▶ What the task requires:
In the records below, print each line exactly and leave every image out.

▶ Records supplied:
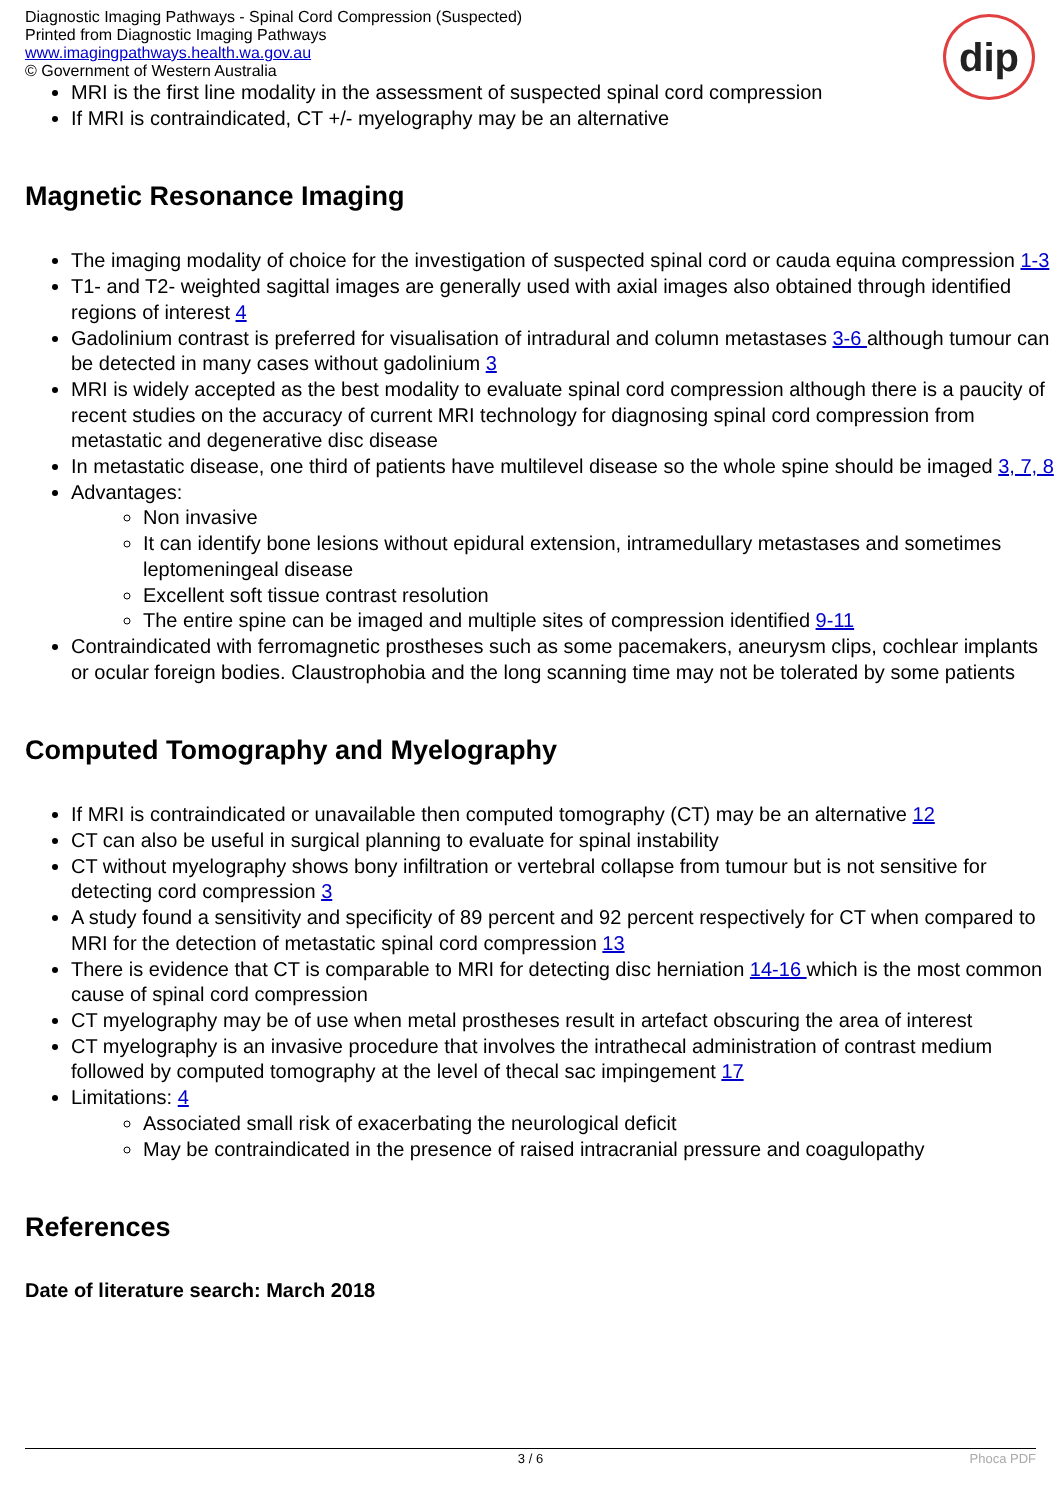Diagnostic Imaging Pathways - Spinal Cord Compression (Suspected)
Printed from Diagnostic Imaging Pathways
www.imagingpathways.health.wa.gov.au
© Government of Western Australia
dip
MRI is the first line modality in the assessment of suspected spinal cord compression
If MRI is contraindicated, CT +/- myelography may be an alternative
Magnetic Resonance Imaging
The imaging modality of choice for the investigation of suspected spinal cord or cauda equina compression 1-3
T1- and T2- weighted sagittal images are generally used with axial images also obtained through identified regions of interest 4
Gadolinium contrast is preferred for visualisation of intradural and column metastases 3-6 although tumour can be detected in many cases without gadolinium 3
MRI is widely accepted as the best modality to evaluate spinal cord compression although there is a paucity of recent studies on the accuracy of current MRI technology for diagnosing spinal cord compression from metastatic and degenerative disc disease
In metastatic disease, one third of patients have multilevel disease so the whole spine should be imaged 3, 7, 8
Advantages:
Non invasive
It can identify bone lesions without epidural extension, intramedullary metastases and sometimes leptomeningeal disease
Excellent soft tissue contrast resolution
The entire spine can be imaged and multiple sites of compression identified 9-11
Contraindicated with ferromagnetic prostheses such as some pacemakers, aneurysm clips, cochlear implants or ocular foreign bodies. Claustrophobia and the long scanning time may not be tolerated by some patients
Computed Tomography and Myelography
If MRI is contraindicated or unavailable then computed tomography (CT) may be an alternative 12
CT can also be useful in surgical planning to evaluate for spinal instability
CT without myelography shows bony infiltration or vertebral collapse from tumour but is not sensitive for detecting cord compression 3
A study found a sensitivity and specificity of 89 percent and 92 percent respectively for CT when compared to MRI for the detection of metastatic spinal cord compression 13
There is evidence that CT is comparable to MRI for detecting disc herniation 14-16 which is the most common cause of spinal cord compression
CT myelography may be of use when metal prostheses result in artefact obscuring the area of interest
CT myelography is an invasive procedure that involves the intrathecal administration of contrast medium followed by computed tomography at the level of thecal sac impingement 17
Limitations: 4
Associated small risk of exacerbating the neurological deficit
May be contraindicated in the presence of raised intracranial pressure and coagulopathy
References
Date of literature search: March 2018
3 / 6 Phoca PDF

▶ Answer for this exercise:
Diagnostic Imaging Pathways - Spinal Cord Compression (Suspected)
Printed from Diagnostic Imaging Pathways
www.imagingpathways.health.wa.gov.au
© Government of Western Australia
dip
MRI is the first line modality in the assessment of suspected spinal cord compression
If MRI is contraindicated, CT +/- myelography may be an alternative
Magnetic Resonance Imaging
The imaging modality of choice for the investigation of suspected spinal cord or cauda equina compression 1-3
T1- and T2- weighted sagittal images are generally used with axial images also obtained through identified regions of interest 4
Gadolinium contrast is preferred for visualisation of intradural and column metastases 3-6 although tumour can be detected in many cases without gadolinium 3
MRI is widely accepted as the best modality to evaluate spinal cord compression although there is a paucity of recent studies on the accuracy of current MRI technology for diagnosing spinal cord compression from metastatic and degenerative disc disease
In metastatic disease, one third of patients have multilevel disease so the whole spine should be imaged 3, 7, 8
Advantages:
Non invasive
It can identify bone lesions without epidural extension, intramedullary metastases and sometimes leptomeningeal disease
Excellent soft tissue contrast resolution
The entire spine can be imaged and multiple sites of compression identified 9-11
Contraindicated with ferromagnetic prostheses such as some pacemakers, aneurysm clips, cochlear implants or ocular foreign bodies. Claustrophobia and the long scanning time may not be tolerated by some patients
Computed Tomography and Myelography
If MRI is contraindicated or unavailable then computed tomography (CT) may be an alternative 12
CT can also be useful in surgical planning to evaluate for spinal instability
CT without myelography shows bony infiltration or vertebral collapse from tumour but is not sensitive for detecting cord compression 3
A study found a sensitivity and specificity of 89 percent and 92 percent respectively for CT when compared to MRI for the detection of metastatic spinal cord compression 13
There is evidence that CT is comparable to MRI for detecting disc herniation 14-16 which is the most common cause of spinal cord compression
CT myelography may be of use when metal prostheses result in artefact obscuring the area of interest
CT myelography is an invasive procedure that involves the intrathecal administration of contrast medium followed by computed tomography at the level of thecal sac impingement 17
Limitations: 4
Associated small risk of exacerbating the neurological deficit
May be contraindicated in the presence of raised intracranial pressure and coagulopathy
References
Date of literature search: March 2018
3 / 6 Phoca PDF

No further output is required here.